There were two other women in the room, watching a reality show in which people were eating live maggots. The television was mounted high on one of the walls, so that you had to hold your head back in an awkward position to see the screen.

Adam only glanced at the women, but he was disturbed by what he saw. Both of them were obviously
off
. One of them was marked by an air of dullness or vacancy or vagueness—you looked at her and you imagined a history of shock therapy, neurons fried to a crisp—and the other seemed to be afflicted by some other kind of faulty wiring: she was keeping up a running commentary on the program, in a shrill and spittle-flicking way.

He didn't want to believe that his daughter belonged here, in this community of the damaged and the dull. But it was hard to ignore the evidence that she did. She looked both frantic and lethargic, somehow. She kept touching her nose, and she was blinking in a weird rhythm, as if she couldn't speak freely here and was trying to signal to him in Morse code.

"How is it here?"

"It's not that bad. At least I don't have a roommate."

But maybe everyone belonged here, in the community of the damaged.
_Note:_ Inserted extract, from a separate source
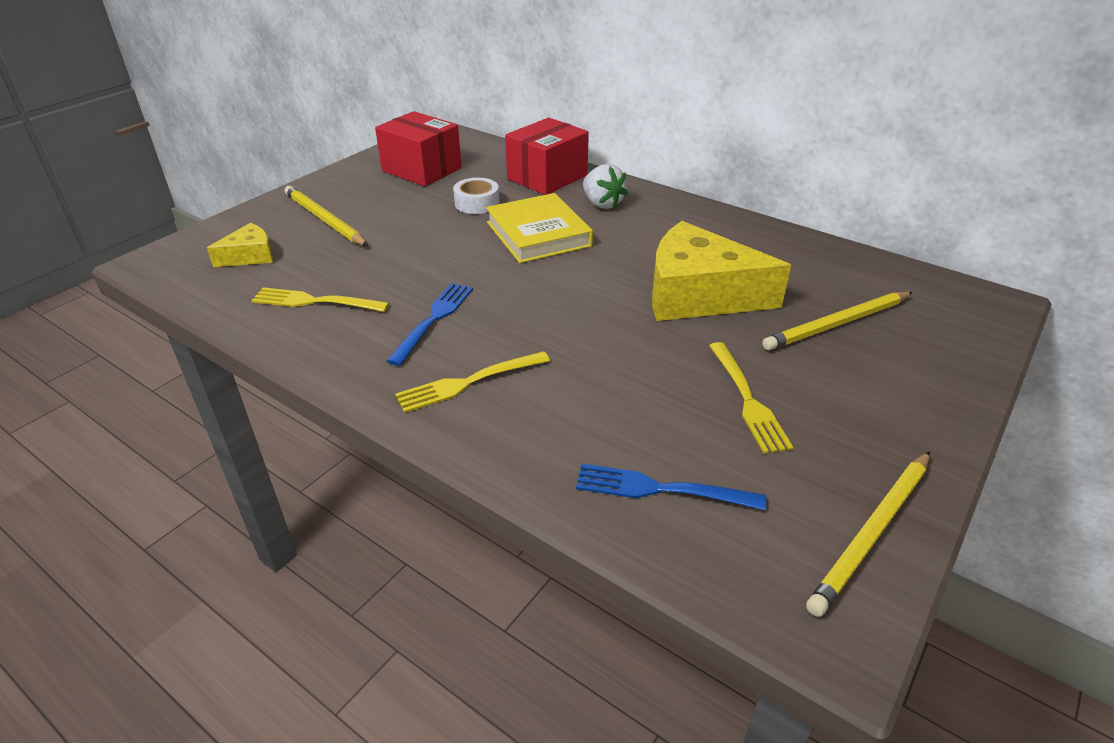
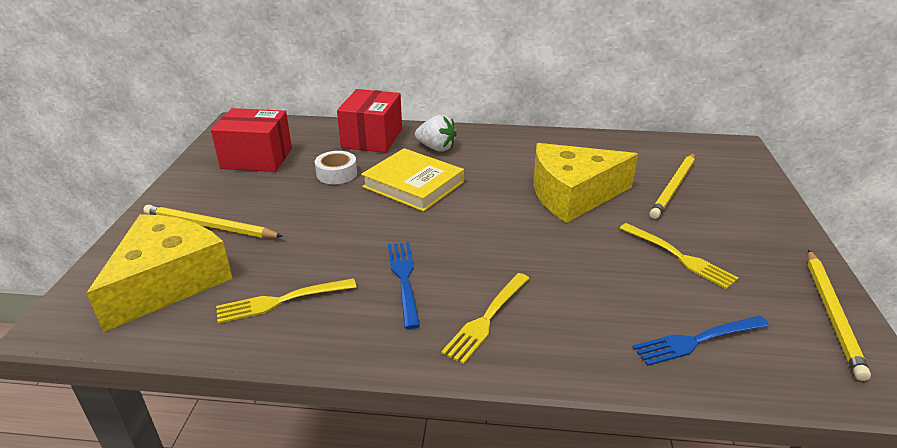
camera: 30 degrees left, 5 degrees down
(250, 256) = (168, 282): yellow cheese -> yellow cheese, size x2.07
If he had visited her yesterday it would have seemed like an alien land, but now he wasn't sure.

Yesterday he had felt like a distinguished writer and a sexually vital man. Now he felt nothing but old. No one had ever left him before. He had always been the leaver.

There were two books on the floor near Maud's chair. One of them was
A Short History of Ethics
, by Alasdair Mclntyre, and the other was
Contingency, Irony, and Solidarity
, by Richard Rorty.

"You're still reading philosophy."

"Of course I am."

A little gargoyle of a man entered the room pushing a food cart and distributed small cups of ice cream to everyone, with plastic spoons. "Chocolate for you, my man?" he said to Adam, with a wink. "Hope you like it, 'cause it's all we got left."

"The food here," Maud said. "It's unbelievable. It's like eating old boots."

He thought of asking her if visitors were permitted to bring food. He could bring her an assortment of things from Zabar's. He seemed to remember that she liked the tofu spread; he seemed to remember that Ellie always used to be sure to have some on hand when Maud came home on vacations from college.

"What do you do here all day?"

"Mom's been visiting every day, with David. And my friend Ralph's been coming by."